» Istruzioni dell'esercizio:
1) Ricopia dal brano sugli infermieri il passo che va da "Un aumento dei" fino a "dalla rivista Lancet." compreso.
2) Rispondi alle seguenti domande basandoti sul brano sugli infermieri.
(a) Su quale rivista è stato pubblicato lo studio?
(b) Di quanto aumenta la probabilità di morte in ospedale con un aumento dei carichi di lavoro degli infermieri per ciascun paziente?
(c) Qual è il nome dello studio?

Infermieri, perno principale nella riduzione della mortalità negli ospedali
Uno studio pubblicato di recente sulla rivista Lancet conferma il ruolo decisivo degli infermieri negli esiti dell’assistenza ospedaliera sui pazienti.
Un aumento dei carichi di lavoro degli infermieri ospedalieri per ciascun paziente aumenta la probabilità di morte in ospedale del 7 per cento. Inoltre, uno staff infermieristico più preparato è associato con un minor numero di decessi: per ogni aumento del 10 per cento di infermieri con diplomi di laurea, diminuisce del 7 per cento il rischio di morte. Insomma, laddove gli infermieri devono occuparsi di un minor numero di pazienti e dove il loro livello formativo è più elevato si riduce significativamente il numero delle persone che muoiono durante il ricovero.
A questi risultati è arrivato uno studio (denominato RN4CAST, da Registered Nurses Forecasting) sostenuto dal Settimo programma quadro dell'Unione europea e dall'Istituto nazionale di ricerca infermieristica (Ninr ) del National Institutes of Health britannico, pubblicato sul finire dello scorso febbraio dalla rivista Lancet.

» Dati da analizzare:
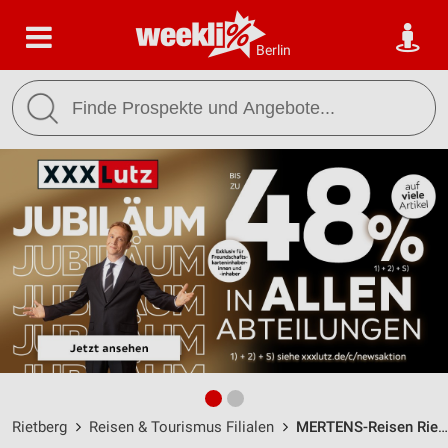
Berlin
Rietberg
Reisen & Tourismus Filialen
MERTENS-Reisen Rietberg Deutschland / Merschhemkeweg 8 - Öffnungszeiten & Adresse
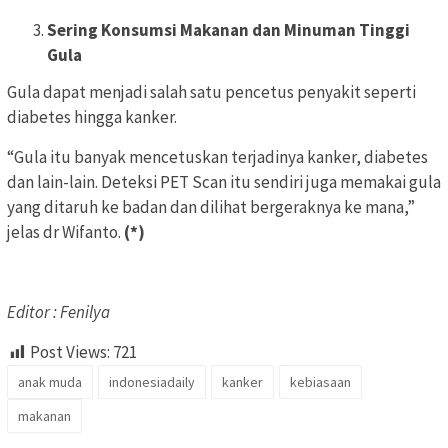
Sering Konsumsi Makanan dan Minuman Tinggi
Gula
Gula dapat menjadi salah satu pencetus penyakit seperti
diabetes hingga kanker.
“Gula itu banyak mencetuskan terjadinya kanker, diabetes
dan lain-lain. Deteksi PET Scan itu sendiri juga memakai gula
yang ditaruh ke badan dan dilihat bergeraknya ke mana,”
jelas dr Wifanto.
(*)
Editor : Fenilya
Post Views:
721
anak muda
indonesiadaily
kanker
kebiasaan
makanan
* * *
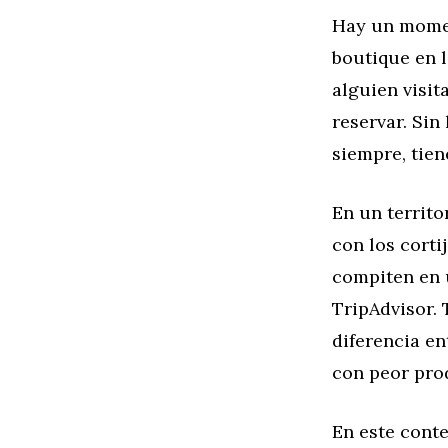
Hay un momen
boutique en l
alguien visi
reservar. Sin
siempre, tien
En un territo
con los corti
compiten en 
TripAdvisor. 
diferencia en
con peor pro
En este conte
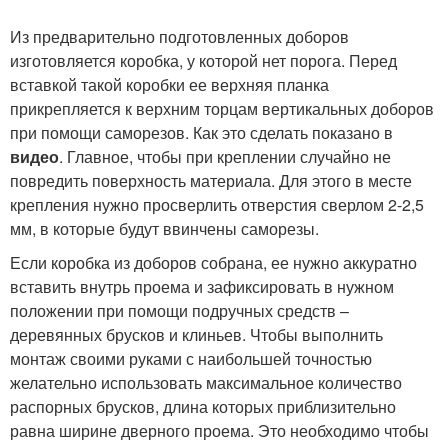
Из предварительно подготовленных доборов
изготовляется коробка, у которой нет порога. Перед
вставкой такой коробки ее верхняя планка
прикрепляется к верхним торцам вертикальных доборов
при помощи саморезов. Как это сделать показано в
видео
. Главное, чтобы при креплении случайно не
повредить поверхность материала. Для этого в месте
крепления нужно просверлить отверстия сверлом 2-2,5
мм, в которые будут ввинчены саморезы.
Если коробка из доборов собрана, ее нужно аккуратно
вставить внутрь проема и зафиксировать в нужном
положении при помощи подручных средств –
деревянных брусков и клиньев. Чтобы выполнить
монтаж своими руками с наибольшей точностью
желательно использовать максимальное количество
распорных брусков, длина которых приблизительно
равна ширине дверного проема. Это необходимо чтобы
* * *
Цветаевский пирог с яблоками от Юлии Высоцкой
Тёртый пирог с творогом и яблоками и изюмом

» Soluzioni:
1)
Un aumento dei carichi di lavoro degli infermieri ospedalieri per ciascun paziente aumenta la probabilità di morte in ospedale del 7 per cento. Inoltre, uno staff infermieristico più preparato è associato con un minor numero di decessi: per ogni aumento del 10 per cento di infermieri con diplomi di laurea, diminuisce del 7 per cento il rischio di morte. Insomma, laddove gli infermieri devono occuparsi di un minor numero di pazienti e dove il loro livello formativo è più elevato si riduce significativamente il numero delle persone che muoiono durante il ricovero.
A questi risultati è arrivato uno studio (denominato RN4CAST, da Registered Nurses Forecasting) sostenuto dal Settimo programma quadro dell'Unione europea e dall'Istituto nazionale di ricerca infermieristica (Ninr ) del National Institutes of Health britannico, pubblicato sul finire dello scorso febbraio dalla rivista Lancet.

2)
(a) Sulla rivista Lancet.
(b) Del 7 per cento.
(c) RN4CAST (da Registered Nurses Forecasting).